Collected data
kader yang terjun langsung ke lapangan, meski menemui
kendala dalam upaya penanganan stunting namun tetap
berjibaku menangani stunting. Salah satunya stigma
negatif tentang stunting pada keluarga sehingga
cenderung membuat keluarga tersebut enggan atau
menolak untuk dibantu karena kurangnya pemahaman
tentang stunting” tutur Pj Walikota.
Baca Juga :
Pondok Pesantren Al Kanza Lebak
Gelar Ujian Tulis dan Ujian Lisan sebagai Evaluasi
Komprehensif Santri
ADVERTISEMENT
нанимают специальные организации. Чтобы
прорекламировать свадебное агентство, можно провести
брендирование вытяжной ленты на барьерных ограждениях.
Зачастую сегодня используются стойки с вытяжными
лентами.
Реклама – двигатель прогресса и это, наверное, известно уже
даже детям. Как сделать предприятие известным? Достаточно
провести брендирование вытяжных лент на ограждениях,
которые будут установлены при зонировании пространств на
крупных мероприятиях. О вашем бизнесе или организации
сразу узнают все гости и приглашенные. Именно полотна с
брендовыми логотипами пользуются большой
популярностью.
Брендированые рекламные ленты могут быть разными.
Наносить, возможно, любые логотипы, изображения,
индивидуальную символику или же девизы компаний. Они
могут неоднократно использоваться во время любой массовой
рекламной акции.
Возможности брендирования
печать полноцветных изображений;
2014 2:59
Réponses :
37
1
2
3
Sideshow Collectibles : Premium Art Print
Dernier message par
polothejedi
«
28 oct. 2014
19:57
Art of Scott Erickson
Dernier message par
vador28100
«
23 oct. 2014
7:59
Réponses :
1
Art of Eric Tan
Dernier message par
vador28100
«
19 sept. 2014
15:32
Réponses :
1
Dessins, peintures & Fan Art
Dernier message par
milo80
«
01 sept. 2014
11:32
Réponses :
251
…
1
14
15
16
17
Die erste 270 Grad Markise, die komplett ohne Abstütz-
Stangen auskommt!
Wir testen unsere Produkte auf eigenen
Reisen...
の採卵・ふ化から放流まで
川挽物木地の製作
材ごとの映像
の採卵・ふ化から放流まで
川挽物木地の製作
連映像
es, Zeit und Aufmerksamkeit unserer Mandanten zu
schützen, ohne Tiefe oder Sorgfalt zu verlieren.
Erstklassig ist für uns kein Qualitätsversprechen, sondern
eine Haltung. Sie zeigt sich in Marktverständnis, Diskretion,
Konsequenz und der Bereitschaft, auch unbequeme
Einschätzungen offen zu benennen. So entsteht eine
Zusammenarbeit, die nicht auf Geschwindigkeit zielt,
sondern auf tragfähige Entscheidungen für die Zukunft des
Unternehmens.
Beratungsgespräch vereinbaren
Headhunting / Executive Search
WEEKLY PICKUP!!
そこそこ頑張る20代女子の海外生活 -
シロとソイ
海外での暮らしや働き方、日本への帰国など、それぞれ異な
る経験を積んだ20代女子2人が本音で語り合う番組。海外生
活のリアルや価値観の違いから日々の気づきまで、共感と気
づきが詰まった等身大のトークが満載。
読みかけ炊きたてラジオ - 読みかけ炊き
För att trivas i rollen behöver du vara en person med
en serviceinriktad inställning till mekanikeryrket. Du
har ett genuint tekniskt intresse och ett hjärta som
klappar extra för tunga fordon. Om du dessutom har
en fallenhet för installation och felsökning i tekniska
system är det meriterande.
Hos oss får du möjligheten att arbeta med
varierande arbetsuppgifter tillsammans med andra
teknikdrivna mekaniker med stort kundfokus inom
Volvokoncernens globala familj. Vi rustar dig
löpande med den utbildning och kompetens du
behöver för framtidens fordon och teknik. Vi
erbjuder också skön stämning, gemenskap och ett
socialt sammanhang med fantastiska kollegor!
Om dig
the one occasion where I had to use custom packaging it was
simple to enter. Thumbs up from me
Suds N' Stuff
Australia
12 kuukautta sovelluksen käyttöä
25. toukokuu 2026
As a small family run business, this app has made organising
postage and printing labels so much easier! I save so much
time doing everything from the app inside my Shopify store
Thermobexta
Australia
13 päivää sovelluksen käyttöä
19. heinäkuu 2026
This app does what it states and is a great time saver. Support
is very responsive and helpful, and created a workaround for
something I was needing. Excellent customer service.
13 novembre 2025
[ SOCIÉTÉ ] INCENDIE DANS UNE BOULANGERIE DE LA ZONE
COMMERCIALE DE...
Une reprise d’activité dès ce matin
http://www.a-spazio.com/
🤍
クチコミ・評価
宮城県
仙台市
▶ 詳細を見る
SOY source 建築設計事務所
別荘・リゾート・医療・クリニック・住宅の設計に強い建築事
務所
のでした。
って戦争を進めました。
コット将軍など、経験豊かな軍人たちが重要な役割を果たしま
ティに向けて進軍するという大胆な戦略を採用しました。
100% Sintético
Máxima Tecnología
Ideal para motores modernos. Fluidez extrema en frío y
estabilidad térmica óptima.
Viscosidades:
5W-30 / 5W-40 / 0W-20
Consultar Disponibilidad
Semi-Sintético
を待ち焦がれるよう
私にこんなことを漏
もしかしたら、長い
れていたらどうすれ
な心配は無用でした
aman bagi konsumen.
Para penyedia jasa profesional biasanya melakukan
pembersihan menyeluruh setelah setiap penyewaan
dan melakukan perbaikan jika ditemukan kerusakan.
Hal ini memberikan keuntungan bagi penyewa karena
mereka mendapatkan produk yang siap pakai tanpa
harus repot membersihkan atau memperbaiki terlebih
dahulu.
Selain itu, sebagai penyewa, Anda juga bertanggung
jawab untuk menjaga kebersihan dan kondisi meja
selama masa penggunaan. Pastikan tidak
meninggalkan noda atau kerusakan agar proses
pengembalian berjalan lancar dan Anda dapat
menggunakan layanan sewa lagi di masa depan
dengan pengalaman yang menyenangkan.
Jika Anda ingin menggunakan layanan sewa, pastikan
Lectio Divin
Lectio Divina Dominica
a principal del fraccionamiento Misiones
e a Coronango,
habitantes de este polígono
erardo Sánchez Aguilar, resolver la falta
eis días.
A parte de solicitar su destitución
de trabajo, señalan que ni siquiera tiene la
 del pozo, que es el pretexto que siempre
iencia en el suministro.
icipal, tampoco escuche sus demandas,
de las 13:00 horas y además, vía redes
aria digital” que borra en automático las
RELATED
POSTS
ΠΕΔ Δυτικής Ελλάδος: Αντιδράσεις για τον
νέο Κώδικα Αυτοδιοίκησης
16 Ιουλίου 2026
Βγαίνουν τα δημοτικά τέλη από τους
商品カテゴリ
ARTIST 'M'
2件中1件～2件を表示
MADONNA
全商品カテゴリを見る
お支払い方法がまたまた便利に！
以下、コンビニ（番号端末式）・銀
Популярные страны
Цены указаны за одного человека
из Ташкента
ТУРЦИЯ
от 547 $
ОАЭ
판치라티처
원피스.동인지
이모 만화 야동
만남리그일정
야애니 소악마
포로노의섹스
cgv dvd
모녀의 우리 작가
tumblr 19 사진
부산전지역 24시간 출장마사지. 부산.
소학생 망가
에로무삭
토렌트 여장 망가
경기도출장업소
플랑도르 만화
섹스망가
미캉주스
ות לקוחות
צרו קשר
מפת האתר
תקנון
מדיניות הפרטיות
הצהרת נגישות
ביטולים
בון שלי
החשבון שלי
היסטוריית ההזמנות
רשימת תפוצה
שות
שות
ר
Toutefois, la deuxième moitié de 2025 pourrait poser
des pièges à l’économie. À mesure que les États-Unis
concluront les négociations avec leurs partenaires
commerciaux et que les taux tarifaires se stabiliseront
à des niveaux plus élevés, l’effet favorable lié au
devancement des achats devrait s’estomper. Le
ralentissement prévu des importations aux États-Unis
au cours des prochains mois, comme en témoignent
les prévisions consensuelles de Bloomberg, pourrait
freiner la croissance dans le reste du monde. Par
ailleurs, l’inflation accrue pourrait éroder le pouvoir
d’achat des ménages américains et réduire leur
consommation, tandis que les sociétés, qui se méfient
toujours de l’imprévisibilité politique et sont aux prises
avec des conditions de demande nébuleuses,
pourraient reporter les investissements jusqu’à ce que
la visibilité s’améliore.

Assigned task:
Copy out the lines of the items exactly, from the start of the items through the line containing "Erstklassig ist für", with both ends included.

Result of the task:
kader yang terjun langsung ke lapangan, meski menemui
kendala dalam upaya penanganan stunting namun tetap
berjibaku menangani stunting. Salah satunya stigma
negatif tentang stunting pada keluarga sehingga
cenderung membuat keluarga tersebut enggan atau
menolak untuk dibantu karena kurangnya pemahaman
tentang stunting” tutur Pj Walikota.
Baca Juga :
Pondok Pesantren Al Kanza Lebak
Gelar Ujian Tulis dan Ujian Lisan sebagai Evaluasi
Komprehensif Santri
ADVERTISEMENT
нанимают специальные организации. Чтобы
прорекламировать свадебное агентство, можно провести
брендирование вытяжной ленты на барьерных ограждениях.
Зачастую сегодня используются стойки с вытяжными
лентами.
Реклама – двигатель прогресса и это, наверное, известно уже
даже детям. Как сделать предприятие известным? Достаточно
провести брендирование вытяжных лент на ограждениях,
которые будут установлены при зонировании пространств на
крупных мероприятиях. О вашем бизнесе или организации
сразу узнают все гости и приглашенные. Именно полотна с
брендовыми логотипами пользуются большой
популярностью.
Брендированые рекламные ленты могут быть разными.
Наносить, возможно, любые логотипы, изображения,
индивидуальную символику или же девизы компаний. Они
могут неоднократно использоваться во время любой массовой
рекламной акции.
Возможности брендирования
печать полноцветных изображений;
2014 2:59
Réponses :
37
1
2
3
Sideshow Collectibles : Premium Art Print
Dernier message par
polothejedi
«
28 oct. 2014
19:57
Art of Scott Erickson
Dernier message par
vador28100
«
23 oct. 2014
7:59
Réponses :
1
Art of Eric Tan
Dernier message par
vador28100
«
19 sept. 2014
15:32
Réponses :
1
Dessins, peintures & Fan Art
Dernier message par
milo80
«
01 sept. 2014
11:32
Réponses :
251
…
1
14
15
16
17
Die erste 270 Grad Markise, die komplett ohne Abstütz-
Stangen auskommt!
Wir testen unsere Produkte auf eigenen
Reisen...
の採卵・ふ化から放流まで
川挽物木地の製作
材ごとの映像
の採卵・ふ化から放流まで
川挽物木地の製作
連映像
es, Zeit und Aufmerksamkeit unserer Mandanten zu
schützen, ohne Tiefe oder Sorgfalt zu verlieren.
Erstklassig ist für uns kein Qualitätsversprechen, sondern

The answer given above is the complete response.